Genau darin aber liegt die Gefahr eines Robin-Hood-Effekts. Macht wird innerhalb der Belegschaft umverteilt. „Man nimmt den Reichen und gibt den Armen“, so O’Donnell. Die bisher Reichen seien Subject Matter Experts (SMEs), also Experten für relevante Spezialthemen: „SMEs sind gut bezahlte, hochqualifizierte Technologen wie etwa System-Administratoren und Netzwerk-Ingenieure.“ Und genau diese bisher so unverzichtbaren Mitarbeiter werden sich nach Ansicht Forresters als Opfer der Entwicklung fühlen.
O’Donnell hat für CIOs einige Tipps in dieser brisanten Angelegenheit. Recht zynisch klingt der Ratschlag, die Automatisierung von denjenigen durchführen zu lassen, deren Job just dadurch wegrationalisiert wird: „Obwohl ihre früheren Fähigkeiten vielleicht nicht mehr gebraucht werden, ist ihr Können ein perfektes Fundament der Automatisierung.“ Outsourcing sollte aber möglichst vermieden werden – schließlich liegt der Pfiff an der Automatisierung gerade darin, durch mehr Freiräume die Produktivität der Mitarbeiter zu erhöhen. Gut umgesetzt führt sie in eine Situation, in der sich durch Auslagern überhaupt keine Kosten mehr reduzieren lassen.
Um durch die Verschiebung der Machtverhältnisse keine wichtigen Mitarbeiter oder Talente zu vergrätzen, rät Forrester, wirklich jeden in die Veränderung einzubinden. Dadurch könnten die Verantwortlichen Kooperation und Vertrauen statt Widerstand ernten. Die frei gewordenen Personalressourcen schließlich sollten gezielt in Richtung Innovation gelenkt werden. Da gut ausgebildete Fachkräfte am Ende nicht mehr zu monotonen Tätigkeiten verdammt sind, können sie ihre kreative Potenzial ausschöpfen – und tun das in der Regel sogar gern.

Einträge des Datensatzes:
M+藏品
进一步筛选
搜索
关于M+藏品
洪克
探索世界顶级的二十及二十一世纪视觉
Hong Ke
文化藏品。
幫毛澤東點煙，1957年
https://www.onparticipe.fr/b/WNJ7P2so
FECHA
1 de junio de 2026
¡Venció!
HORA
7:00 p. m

ARBEITSANWEISUNG A: Welche Beschäftigten gelten im Auszug über Automatisierung laut O’Donnell als die bisher Reichen?
ARBEITSANWEISUNG B: Schreibe den Auszug über Automatisierung im Anschluss an seinen letzten Satz weiter.
Die Daten sind eigenständiges Material, das mit dem Auszug nichts zu tun hat.

ANTWORT A: Die Subject Matter Experts (SMEs), also gut bezahlte, hochqualifizierte Technologen wie System-Administratoren und Netzwerk-Ingenieure.

ANTWORT B:
Klein anfangen und Kontrollen einbauen
Feuer frei also für die Automatisierung? Ja, aber nur wenn das Zielrohr justiert ist – denn der Schuss kann in die völlig falsche Richtung losgehen. Wer beispielsweise schlechte Prozesse automatisiert, beschleunigt und verstärkt diese. „Die Ergebnisse können verheerend sein“, warnt O’Donnell. Darum sollten die fraglichen Prozesse vorab gründlich gecheckt werden. Forrester rät zur Anwendung von ITIL und gegebenenfalls zur Nutzung der Expertise von Anbietern und Beratern.
Ferner empfiehlt Forrester, klein anzufangen und die Automatisierung Stück für Stück aufzubauen. Zum Schluss gilt es zu bedenken, dass das gewünschte Empowerment auch Gefahren in sich birgt, geht es doch mit jeder Menge an neuen Freiheiten für die Mitarbeiter einher. „Gute Automatisierung baut Kontrollen ein, um nicht-authorisierte Aktionen und Unfälle zu vermeiden“, so O’Donnell.
Die Studie "Empower I&O Staff With Automation" ist bei Forrester Research erhältlich.